** Source extract follows **

OpenJurist

116 F3d 487 United States v. Laird

116 F.3d 487

UNITED STATES of America, Plaintiff-Appellee,
v.
Howard LAIRD, Defendant-Appellant.

No. 96-50272.

United States Court of Appeals, Ninth Circuit.

Argued and Submitted June 5, 1997.
Decided June 16, 1997.

NOTICE: Ninth Circuit Rule 36-3 provides that dispositions other than opinions or orders designated for publication are not precedential and should not be cited except when relevant under the doctrines of law of the case, res judicata, or collateral estoppel.

Appeal from the United States District Court for the Central District of California, No. CR-93-01085-TJH; Terry J. Hatter, Jr., District Judge, Presiding.

Before: HUG, Chief Judge; FERNANDEZ and RYMER, Circuit Judges.

1

MEMORANDUM*

2

Howard Laird appeals from his sentence following his guilty plea to mail fraud, in violation of 18 U.S.C. § 1341, tax evasion, in violation of 26 U.S.C. § 7201, and aiding and assisting in the preparing and presentation to the Internal Revenue Service of a false corporate tax return, in violation of 26 U.S.C. § 7206(2). We have jurisdiction, 28 U.S.C. § 1291 and 18 U.S.C. § 3742, and affirm.

3

* Laird's plea agreement waived his right to appeal "any sentence imposed by the Court so long as it is within the statutory maximum sentence as it is described within paragraph 3 of this agreement" except with respect to the amount of fraud loss and the amount of tax loss. He does not argue that his plea agreement was not voluntary and knowing. Laird contends, however, that the district court's oral notification at sentencing that he had ten days to file any appeal voided the waiver in the plea agreement. We disagree.

** End of Source extract **

What you need to do –
1) Summarize the Laird appeal memorandum in two sentences.
2) Decide whether each statement agrees with the Laird appeal memorandum, answering yes or no and quoting the words that settle it: (a) The appeal was decided on June 16, 1997. (b) Laird argues that his plea agreement was not voluntary and knowing. (c) The appeal waiver made an exception for the amount of fraud loss and the amount of tax loss.

** Source material follows **

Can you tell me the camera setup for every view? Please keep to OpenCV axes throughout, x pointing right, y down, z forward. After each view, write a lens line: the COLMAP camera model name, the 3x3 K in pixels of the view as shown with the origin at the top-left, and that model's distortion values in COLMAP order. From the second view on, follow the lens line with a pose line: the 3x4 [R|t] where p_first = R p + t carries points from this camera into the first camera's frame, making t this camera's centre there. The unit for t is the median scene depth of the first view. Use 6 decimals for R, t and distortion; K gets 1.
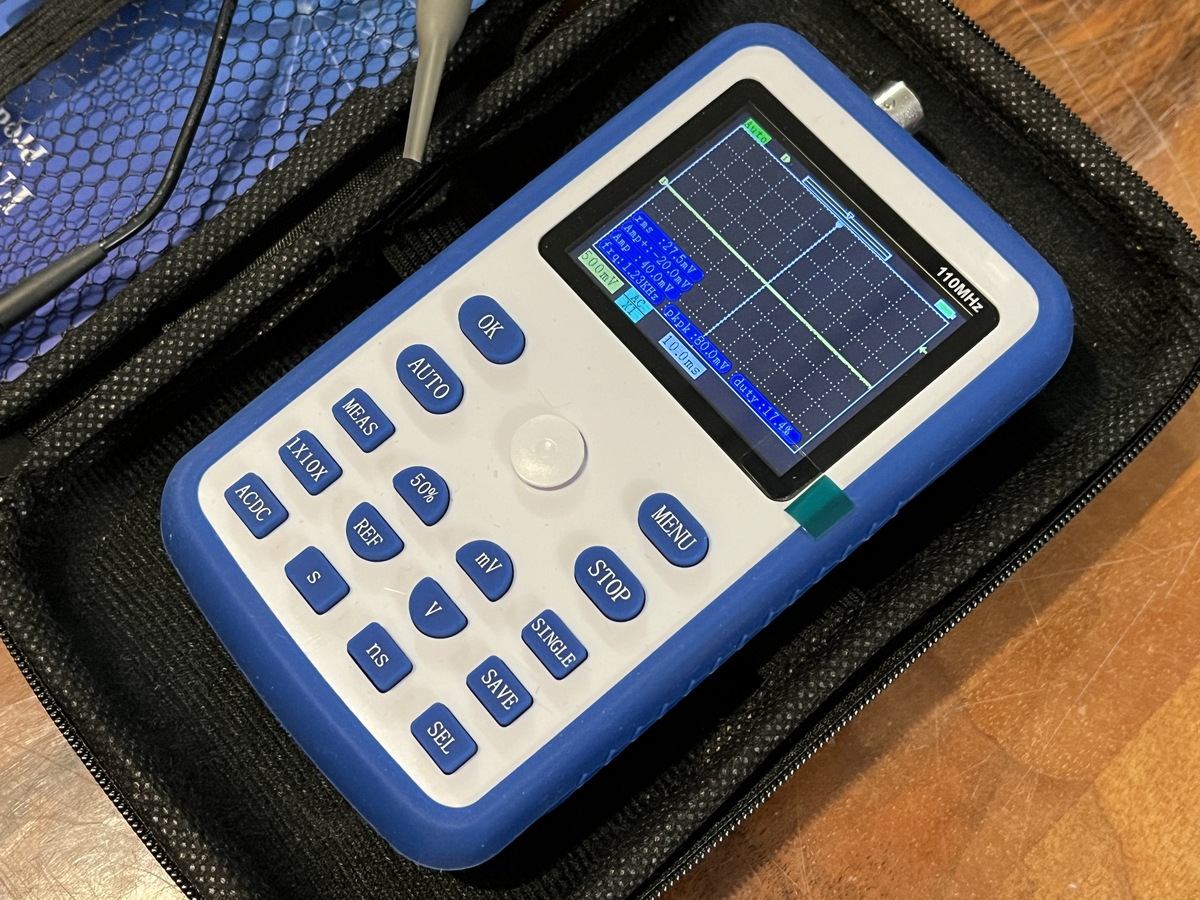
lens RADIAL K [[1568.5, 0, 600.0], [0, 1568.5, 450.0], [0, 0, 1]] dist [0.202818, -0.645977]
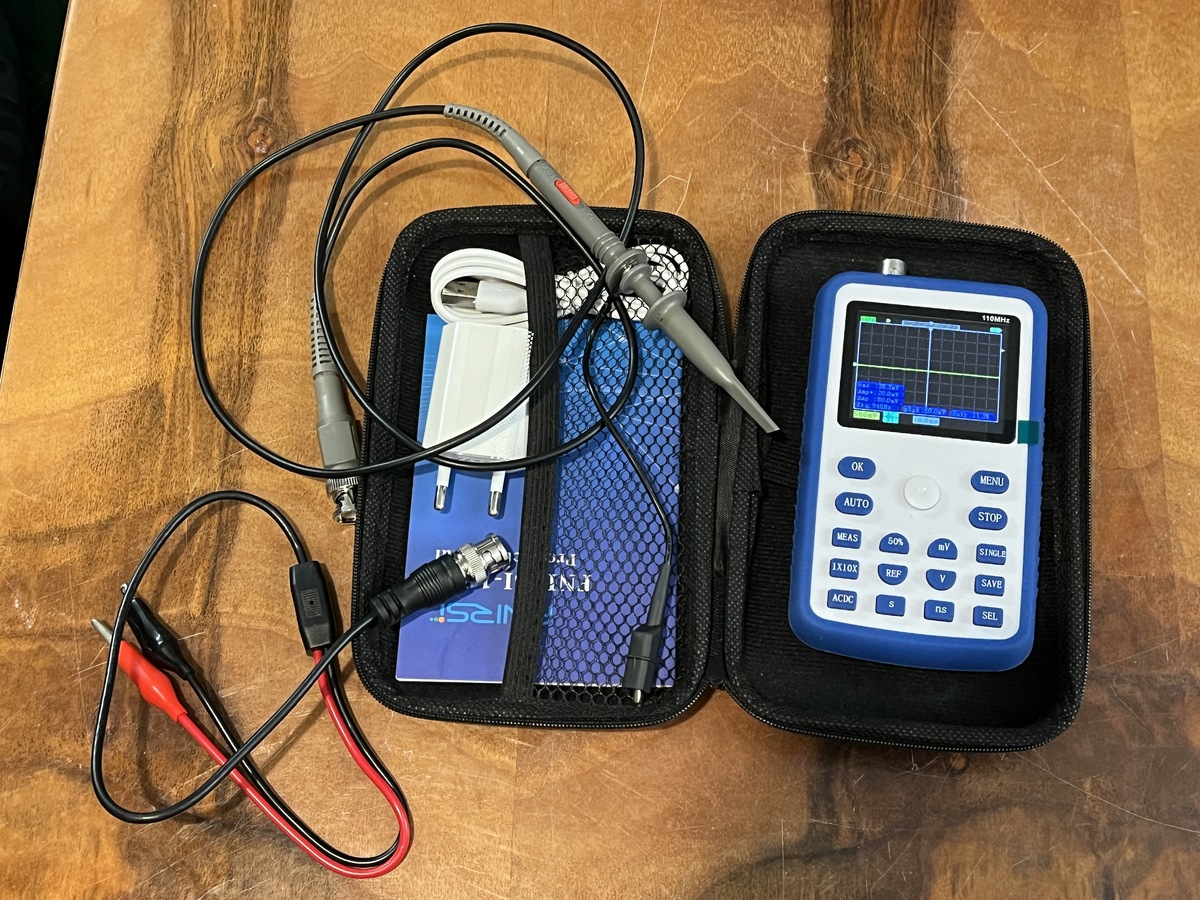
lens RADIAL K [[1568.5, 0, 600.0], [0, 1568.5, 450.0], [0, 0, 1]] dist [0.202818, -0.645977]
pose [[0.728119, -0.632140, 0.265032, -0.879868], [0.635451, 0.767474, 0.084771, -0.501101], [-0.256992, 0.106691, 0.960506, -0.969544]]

** End of Source material **

Solutions –
1) Howard Laird appealed his sentence after pleading guilty to mail fraud, tax evasion, and aiding and assisting in the preparation of a false corporate tax return, and the Ninth Circuit affirmed. Laird contended that the district court's oral notice at sentencing that he had ten days to appeal voided the appeal waiver in his plea agreement, but the court disagreed.

2)
(a) Yes: "Decided June 16, 1997."
(b) No: "He does not argue that his plea agreement was not voluntary and knowing."
(c) Yes: "except with respect to the amount of fraud loss and the amount of tax loss."